How good is your organisation at keeping its customers?

A customer is the most important visitor on our premises. He is not dependent on us. We are dependent on him. He is not an interruption in our work. He is the purpose of it. He is not an outsider in our business. He is part of it. We are not doing him a favour by serving him. He is doing us a favour by giving us an opportunity to do so.
Mahatma Gandhi

All of us in business know that success depends on winning and retaining customers. Reducing customer attrition or churn, or the rate at which customers stop using your products or services is therefore a key focus for management. How can we measure if we are doing a good job at keeping our customers? We can use the customer retention rate.

The customer retention rate is a measure of how many customers you have kept against the start of a given period. You can be calculating it by assessing the following:

  • The number of customers at the start of a given period (S)
  • The number of new customers acquired during that period (N)
  • The number of customers at the end of the period (E)

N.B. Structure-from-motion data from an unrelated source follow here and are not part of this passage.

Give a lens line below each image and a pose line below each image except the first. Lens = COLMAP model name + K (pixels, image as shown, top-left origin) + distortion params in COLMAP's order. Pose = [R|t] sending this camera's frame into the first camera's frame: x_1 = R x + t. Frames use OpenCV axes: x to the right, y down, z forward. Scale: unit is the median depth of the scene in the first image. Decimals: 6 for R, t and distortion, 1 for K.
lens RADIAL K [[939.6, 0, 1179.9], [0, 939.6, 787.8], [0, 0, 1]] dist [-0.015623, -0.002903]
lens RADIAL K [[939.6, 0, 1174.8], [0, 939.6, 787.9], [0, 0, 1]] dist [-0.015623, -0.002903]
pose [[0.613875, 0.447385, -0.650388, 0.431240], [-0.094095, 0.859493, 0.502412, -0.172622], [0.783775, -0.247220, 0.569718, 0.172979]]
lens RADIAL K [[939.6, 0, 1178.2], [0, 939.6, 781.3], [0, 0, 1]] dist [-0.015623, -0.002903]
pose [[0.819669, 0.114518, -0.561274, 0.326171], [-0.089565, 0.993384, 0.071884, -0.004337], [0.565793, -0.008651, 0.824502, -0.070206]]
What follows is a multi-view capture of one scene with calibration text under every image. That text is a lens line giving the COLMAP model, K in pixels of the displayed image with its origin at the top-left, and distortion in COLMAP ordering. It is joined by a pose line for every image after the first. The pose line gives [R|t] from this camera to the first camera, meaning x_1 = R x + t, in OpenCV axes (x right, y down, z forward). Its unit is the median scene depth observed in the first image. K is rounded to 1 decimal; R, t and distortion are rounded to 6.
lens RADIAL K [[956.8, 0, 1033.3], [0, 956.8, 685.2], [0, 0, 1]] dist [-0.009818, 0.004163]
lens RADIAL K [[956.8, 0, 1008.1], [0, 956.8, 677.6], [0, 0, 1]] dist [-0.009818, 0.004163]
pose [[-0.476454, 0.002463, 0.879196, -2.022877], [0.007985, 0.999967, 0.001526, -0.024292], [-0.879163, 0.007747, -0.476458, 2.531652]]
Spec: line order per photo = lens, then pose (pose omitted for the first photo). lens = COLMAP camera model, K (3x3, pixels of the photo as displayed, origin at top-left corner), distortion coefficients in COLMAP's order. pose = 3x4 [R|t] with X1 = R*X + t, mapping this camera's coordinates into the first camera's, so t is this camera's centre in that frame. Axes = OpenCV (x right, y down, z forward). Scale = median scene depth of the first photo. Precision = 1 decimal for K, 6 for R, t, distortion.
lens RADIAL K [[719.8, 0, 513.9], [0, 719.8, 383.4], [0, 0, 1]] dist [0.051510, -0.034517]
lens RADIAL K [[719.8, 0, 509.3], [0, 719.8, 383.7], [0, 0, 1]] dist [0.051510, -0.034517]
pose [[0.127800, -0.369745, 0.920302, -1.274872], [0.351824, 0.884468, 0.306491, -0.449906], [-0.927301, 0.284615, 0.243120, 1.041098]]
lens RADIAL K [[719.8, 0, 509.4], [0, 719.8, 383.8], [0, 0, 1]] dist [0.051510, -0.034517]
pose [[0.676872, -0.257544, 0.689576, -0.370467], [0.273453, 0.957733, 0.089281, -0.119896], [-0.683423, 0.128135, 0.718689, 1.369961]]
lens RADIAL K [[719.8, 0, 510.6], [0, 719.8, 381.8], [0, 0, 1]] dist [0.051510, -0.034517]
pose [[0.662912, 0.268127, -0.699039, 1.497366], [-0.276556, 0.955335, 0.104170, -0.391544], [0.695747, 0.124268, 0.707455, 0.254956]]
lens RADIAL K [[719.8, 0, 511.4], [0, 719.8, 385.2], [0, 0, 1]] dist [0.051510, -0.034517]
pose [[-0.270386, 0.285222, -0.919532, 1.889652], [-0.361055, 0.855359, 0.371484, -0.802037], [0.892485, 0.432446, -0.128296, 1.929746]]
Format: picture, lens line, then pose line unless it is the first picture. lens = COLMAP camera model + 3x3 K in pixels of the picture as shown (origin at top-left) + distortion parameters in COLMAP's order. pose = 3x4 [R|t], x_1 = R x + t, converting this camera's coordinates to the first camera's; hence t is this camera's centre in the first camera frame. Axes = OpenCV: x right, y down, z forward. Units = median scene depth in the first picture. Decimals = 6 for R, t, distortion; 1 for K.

To have a true figure, it is necessary to assess the number of customers remaining at the end of the period without including the number of new customers acquired. The number of remaining customers may be calculated by subtracting N from E. To calculate the percentage, we divide the number by the total number of customers at the start and multiply by 100.

A simple example is:

  • 1000 customers at start of period (S)
  • 200 new customers acquired during the period (N)
  • 700 customers at end of period (E)


Therefore:

Customer Retention Rate – E-N/S X 100

700 – 200 = 500. 500 divided by 1000 = 0.5 x 100 = 50% customer retention rate.

In this example above, a catastrophic drop in customer retention is shown. In real life, losing so many customers would have a drastic impact on an organisation’s revenues and profit. The impact would be felt in lost sales and the cost of acquiring new customers to replace those lost.

The importance of excellent customer service to win and retain customers is very clear. When I first started out in marketing and training, well known statistics in the public domain, used to quote that:

  • 68% of customer defection takes place because customers feel poorly treated
  • 95% of people who have a bad experience do not complain
  • 13% tell up to 20 other people, while a satisfied customer tells only five other people
  • It can cost five times more to buy new customers than retain existing ones.


Whilst it is true that the most common reason that a customer leaves a supplier is down to poor service, these figures sound tame now. They were published before the internet was invented. We know now that empowered customers can inform thousands of people of their customer experience, at the click of a button. Dissatisfied customers who upload a video to YouTube that goes viral, can attract millions of views negatively impact a company’s PR and share price, as many organisations have found out to their cost.